DIRECTIONS:
From the first entry to the last, copy everything exactly except the pictures.

== DATA TO PROCESS ==

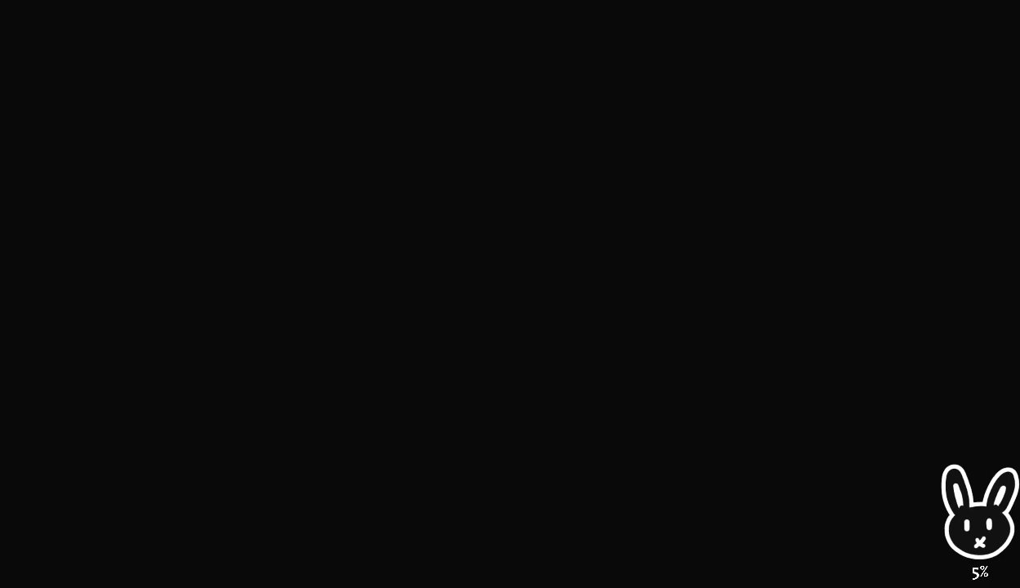
{"keys": [], "events": []}
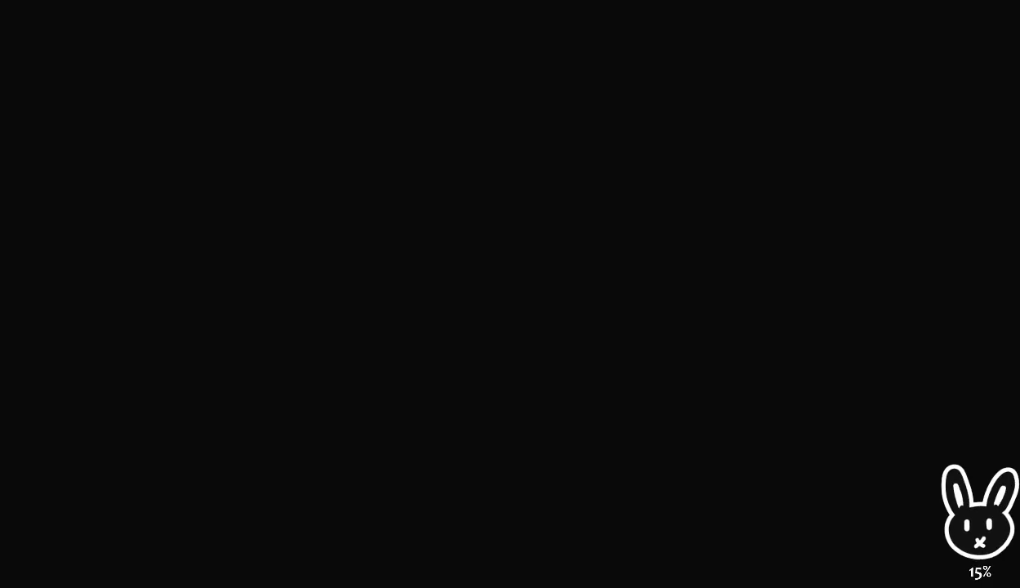
{"keys": [], "events": []}
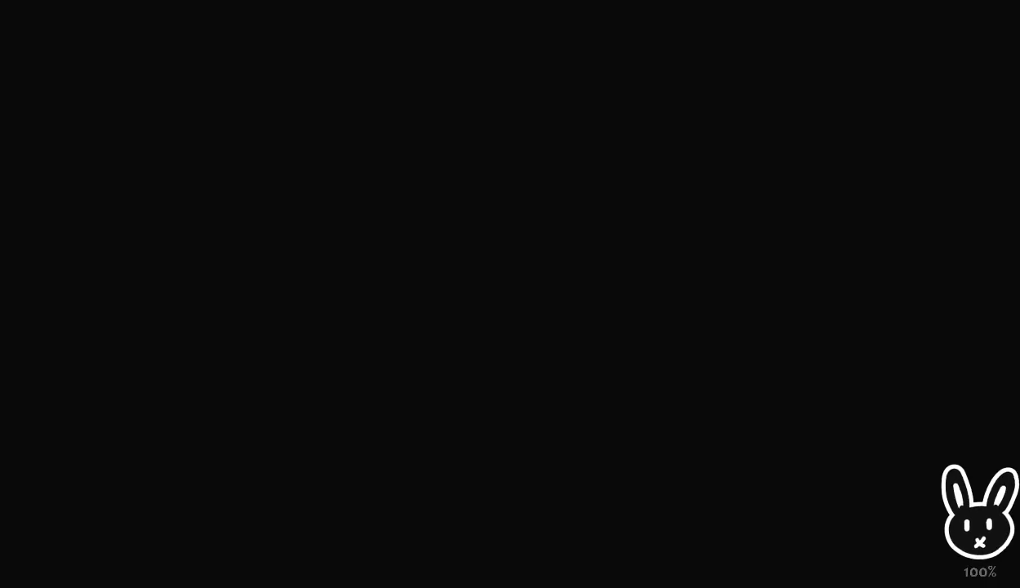
{"keys": [], "events": []}
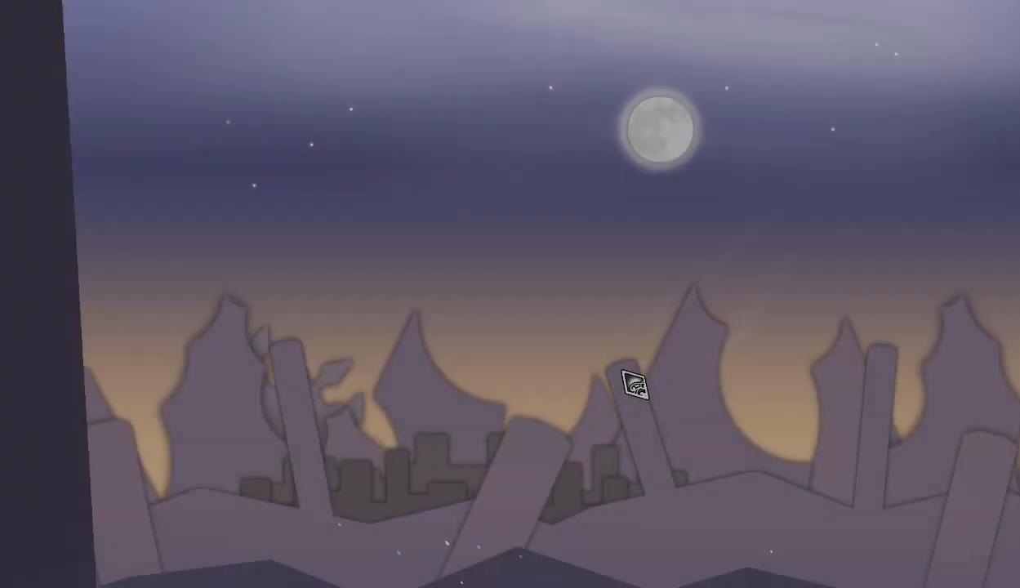
{"keys": [], "events": []}
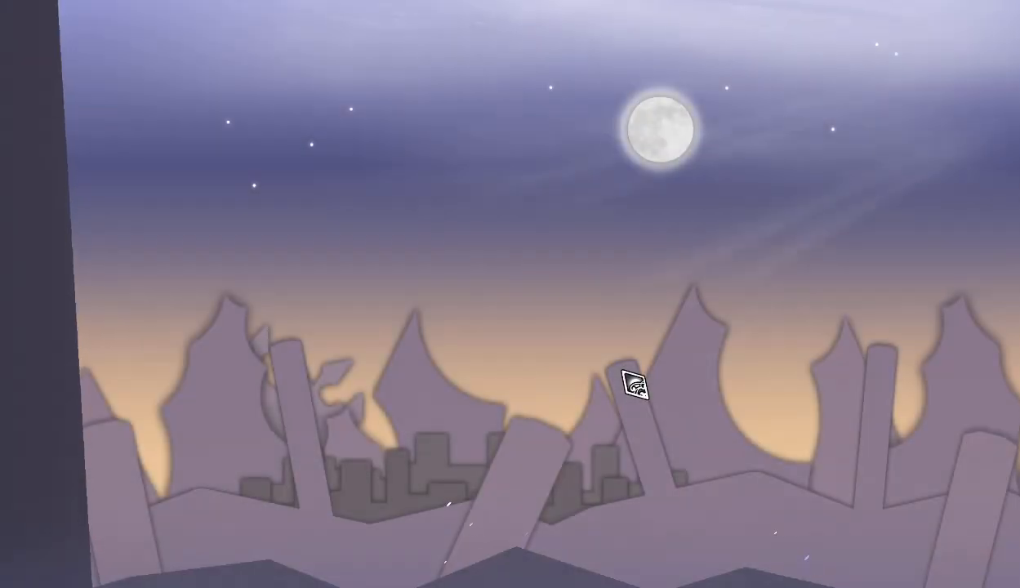
{"keys": [], "events": [[333, "z", "down"], [367, "z", "up"]]}
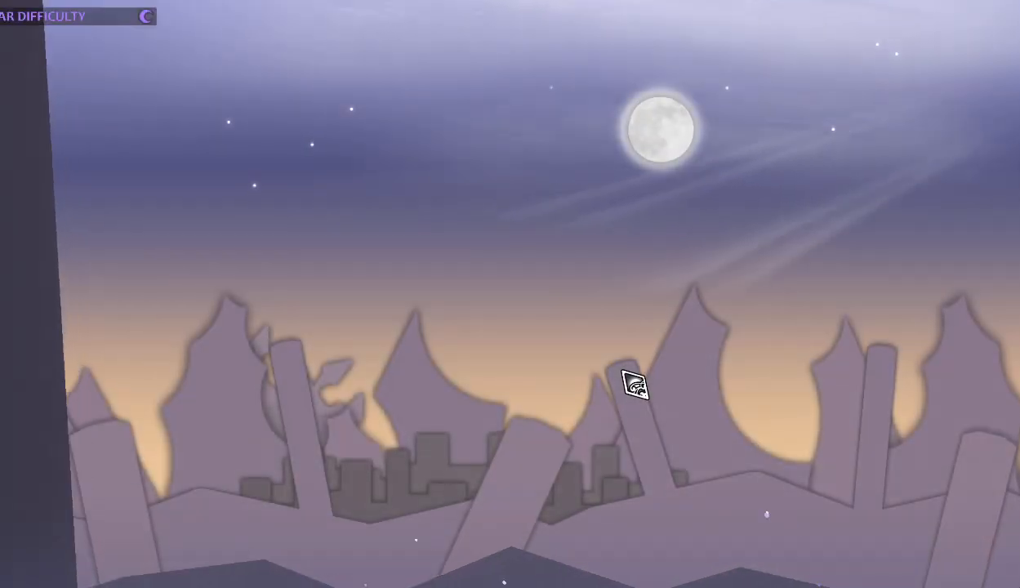
{"keys": ["z"], "events": [[67, "z", "down"], [100, "z", "up"], [300, "z", "down"], [333, "z", "up"], [500, "z", "down"]]}
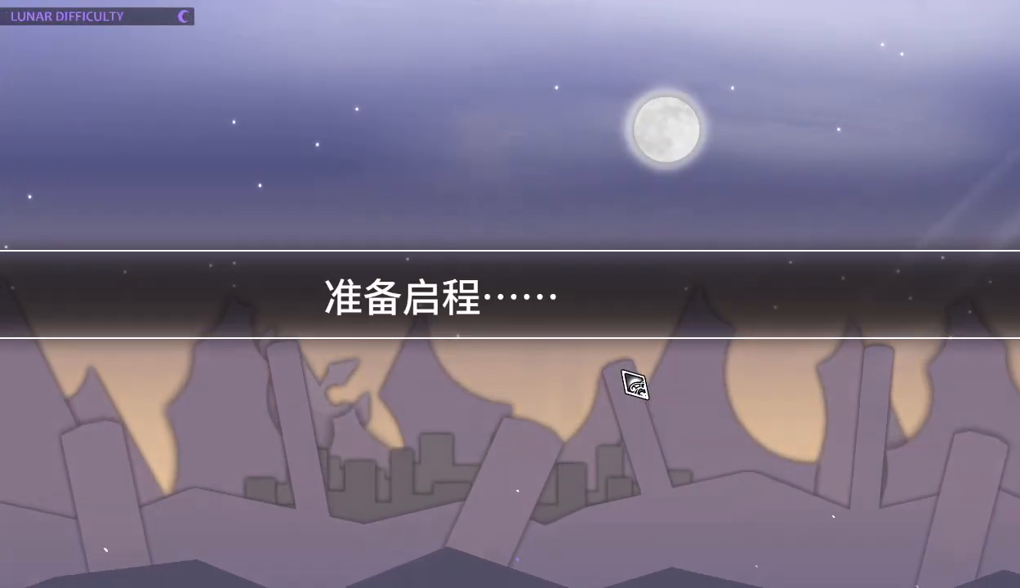
{"keys": ["z"], "events": [[33, "z", "up"], [167, "z", "down"], [233, "z", "up"], [333, "z", "down"], [367, "z", "up"], [467, "z", "down"]]}
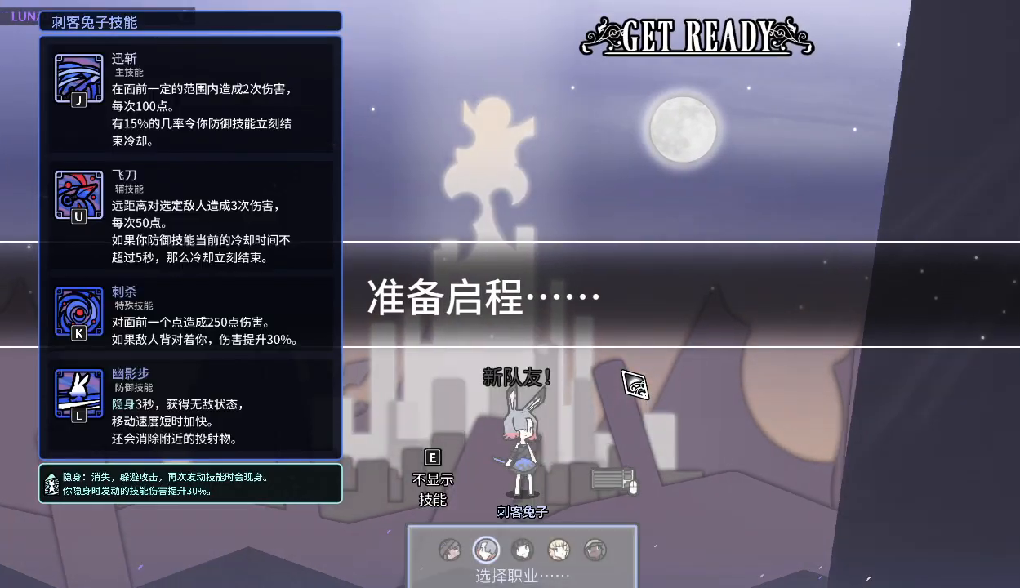
{"keys": ["z"], "events": [[67, "z", "up"], [100, "z", "down"], [200, "z", "up"], [267, "z", "down"], [300, "z", "up"], [400, "z", "down"], [433, "z", "up"], [500, "z", "down"]]}
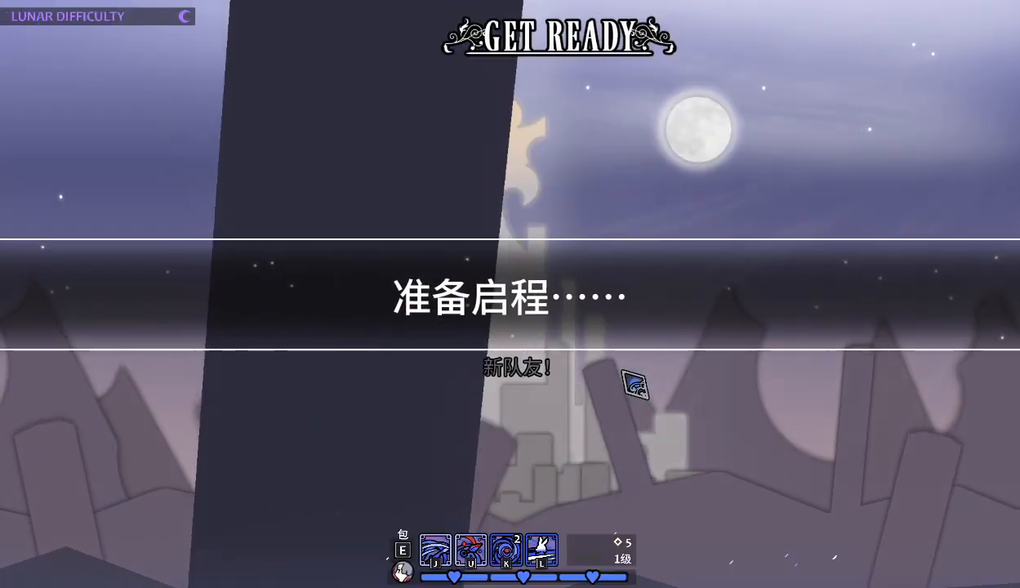
{"keys": ["d"], "events": [[33, "z", "up"], [133, "d", "down"]]}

===

TASK RESULT:
{"keys": [], "events": []}
{"keys": [], "events": []}
{"keys": [], "events": []}
{"keys": [], "events": []}
{"keys": [], "events": [[333, "z", "down"], [367, "z", "up"]]}
{"keys": ["z"], "events": [[67, "z", "down"], [100, "z", "up"], [300, "z", "down"], [333, "z", "up"], [500, "z", "down"]]}
{"keys": ["z"], "events": [[33, "z", "up"], [167, "z", "down"], [233, "z", "up"], [333, "z", "down"], [367, "z", "up"], [467, "z", "down"]]}
{"keys": ["z"], "events": [[67, "z", "up"], [100, "z", "down"], [200, "z", "up"], [267, "z", "down"], [300, "z", "up"], [400, "z", "down"], [433, "z", "up"], [500, "z", "down"]]}
{"keys": ["d"], "events": [[33, "z", "up"], [133, "d", "down"]]}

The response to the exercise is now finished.